A question about the SFTTrainer (also a theoretical question about SFT in general) #1083

PradeepKadubandi · 2023-12-11T21:10:50Z

I have a general question about Supervised Fine Tuning (SFT) for Dialogue applications.

Should the SFT process use the same LM objective (next-token prediction) that is used in pre-training a language model?

The "Dialogue" task is predicting "assistant" tokens, right? Shouldn't the objective be predicting only those tokens? Is one way to do this is to set labels for only assistant tokens and ignore the labels on others?

The SFTTrainer implementation does not set labels - as far as I understand, this leads to "labels" being cloned to "input_ids" and shifted right (within transformers code) leading to using "next-token" prediction objective.

* **Entries supplied**:
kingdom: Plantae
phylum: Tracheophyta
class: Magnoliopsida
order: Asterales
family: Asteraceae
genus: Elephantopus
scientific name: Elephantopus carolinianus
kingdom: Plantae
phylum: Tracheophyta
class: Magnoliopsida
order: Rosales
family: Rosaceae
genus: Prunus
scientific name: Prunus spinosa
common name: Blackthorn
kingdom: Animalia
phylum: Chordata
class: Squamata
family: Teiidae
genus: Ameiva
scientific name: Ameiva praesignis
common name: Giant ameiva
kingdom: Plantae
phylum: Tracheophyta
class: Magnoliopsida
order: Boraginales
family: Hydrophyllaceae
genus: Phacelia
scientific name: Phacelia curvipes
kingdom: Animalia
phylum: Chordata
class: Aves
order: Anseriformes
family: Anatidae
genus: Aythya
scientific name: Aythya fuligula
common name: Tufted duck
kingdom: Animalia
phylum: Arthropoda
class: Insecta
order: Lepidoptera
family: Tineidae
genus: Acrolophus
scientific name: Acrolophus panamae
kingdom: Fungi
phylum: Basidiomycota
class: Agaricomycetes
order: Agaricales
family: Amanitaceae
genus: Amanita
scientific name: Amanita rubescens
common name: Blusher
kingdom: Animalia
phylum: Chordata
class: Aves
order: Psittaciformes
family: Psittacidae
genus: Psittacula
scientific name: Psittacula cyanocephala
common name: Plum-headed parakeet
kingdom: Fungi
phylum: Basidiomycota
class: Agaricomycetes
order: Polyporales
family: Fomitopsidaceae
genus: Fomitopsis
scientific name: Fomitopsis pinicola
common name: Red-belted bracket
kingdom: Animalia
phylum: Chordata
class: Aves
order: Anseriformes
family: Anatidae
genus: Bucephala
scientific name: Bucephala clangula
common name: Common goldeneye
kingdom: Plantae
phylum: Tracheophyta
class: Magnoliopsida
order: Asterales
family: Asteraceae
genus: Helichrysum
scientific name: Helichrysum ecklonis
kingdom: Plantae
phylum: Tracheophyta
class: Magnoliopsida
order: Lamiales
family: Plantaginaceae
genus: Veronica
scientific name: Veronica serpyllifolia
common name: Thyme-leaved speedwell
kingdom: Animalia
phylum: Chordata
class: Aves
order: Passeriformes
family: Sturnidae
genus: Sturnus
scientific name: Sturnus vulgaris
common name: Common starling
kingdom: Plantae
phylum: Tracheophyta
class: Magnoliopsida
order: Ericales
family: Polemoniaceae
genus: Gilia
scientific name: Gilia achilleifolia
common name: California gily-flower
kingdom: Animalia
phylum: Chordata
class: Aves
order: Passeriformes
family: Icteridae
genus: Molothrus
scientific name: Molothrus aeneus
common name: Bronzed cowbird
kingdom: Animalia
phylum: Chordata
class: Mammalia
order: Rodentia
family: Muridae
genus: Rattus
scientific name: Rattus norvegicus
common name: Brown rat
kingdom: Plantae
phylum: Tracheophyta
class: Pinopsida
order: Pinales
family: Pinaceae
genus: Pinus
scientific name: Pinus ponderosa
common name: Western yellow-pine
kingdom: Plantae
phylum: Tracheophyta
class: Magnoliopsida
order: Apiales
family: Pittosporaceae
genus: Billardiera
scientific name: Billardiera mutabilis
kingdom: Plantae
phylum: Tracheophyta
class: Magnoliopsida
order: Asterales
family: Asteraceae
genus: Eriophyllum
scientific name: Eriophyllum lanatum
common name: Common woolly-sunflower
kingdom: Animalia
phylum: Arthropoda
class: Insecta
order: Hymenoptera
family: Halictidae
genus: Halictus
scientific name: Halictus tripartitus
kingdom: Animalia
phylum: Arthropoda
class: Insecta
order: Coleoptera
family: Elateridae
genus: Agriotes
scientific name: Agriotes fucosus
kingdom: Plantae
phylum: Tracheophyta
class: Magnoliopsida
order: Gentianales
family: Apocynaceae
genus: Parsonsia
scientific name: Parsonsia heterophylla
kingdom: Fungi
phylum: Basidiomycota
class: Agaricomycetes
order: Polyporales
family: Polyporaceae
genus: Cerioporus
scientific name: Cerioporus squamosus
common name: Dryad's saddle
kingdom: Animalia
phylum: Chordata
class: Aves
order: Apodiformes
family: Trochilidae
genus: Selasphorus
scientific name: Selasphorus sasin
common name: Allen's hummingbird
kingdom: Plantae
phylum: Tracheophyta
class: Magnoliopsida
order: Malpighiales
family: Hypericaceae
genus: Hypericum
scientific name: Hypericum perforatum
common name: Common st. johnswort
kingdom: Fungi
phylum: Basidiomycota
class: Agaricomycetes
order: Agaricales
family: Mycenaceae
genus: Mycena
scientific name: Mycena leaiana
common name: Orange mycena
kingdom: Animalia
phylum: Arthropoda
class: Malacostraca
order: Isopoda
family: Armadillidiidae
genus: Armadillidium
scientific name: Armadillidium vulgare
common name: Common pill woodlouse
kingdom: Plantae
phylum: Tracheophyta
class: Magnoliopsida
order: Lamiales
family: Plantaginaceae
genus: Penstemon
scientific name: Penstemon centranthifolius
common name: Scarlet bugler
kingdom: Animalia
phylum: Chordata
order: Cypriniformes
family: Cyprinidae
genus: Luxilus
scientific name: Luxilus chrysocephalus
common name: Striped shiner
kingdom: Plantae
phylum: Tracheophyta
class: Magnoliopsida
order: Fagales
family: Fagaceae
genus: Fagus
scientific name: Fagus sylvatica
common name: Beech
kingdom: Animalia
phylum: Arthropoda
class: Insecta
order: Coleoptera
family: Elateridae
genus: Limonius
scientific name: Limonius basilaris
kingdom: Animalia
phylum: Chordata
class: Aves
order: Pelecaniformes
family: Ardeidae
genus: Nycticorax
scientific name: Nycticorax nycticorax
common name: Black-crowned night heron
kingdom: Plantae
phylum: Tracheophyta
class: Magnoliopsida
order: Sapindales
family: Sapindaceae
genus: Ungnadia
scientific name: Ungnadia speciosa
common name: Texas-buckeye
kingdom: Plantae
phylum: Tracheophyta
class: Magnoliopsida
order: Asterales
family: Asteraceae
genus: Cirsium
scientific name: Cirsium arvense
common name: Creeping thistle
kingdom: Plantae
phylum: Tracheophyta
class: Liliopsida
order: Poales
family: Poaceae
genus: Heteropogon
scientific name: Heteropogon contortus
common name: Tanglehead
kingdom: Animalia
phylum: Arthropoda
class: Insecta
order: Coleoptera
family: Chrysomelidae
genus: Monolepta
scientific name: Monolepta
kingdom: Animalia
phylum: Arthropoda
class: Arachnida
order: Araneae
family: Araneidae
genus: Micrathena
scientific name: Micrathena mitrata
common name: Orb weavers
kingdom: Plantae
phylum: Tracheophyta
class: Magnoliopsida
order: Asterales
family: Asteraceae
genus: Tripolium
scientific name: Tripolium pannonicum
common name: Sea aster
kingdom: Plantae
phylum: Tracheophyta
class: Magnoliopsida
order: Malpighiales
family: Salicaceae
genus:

* **Set problem 1**:
Which terms does the SFTTrainer thread enclose in double quotation marks?
* **Set problem 2**:
Can you carry on the SFTTrainer thread from its last sentence?

* **Response 1**:
"Dialogue", "assistant", "labels", "input_ids", "next-token"

* **Response 2**:
More on a philosophical note - if using the same objective as pre-training for SFT, why shouldn't that be called "Fine Tuning" the model (On a dialogue dataset of course) rather than "Supervised Fine Tuning". What am I missing? Is there a reference paper that explains this well? The right approach to do SFT for Dialogue applications?

PradeepKadubandi · 2023-12-11T21:42:25Z

It is not obvious hence the question. For example, the InstructGPT paper mentions SFT but mainly redirects to the (seemingly) first attempt at SFT in this paper which talks about a "Summarization" task but not a "Dialogue" task.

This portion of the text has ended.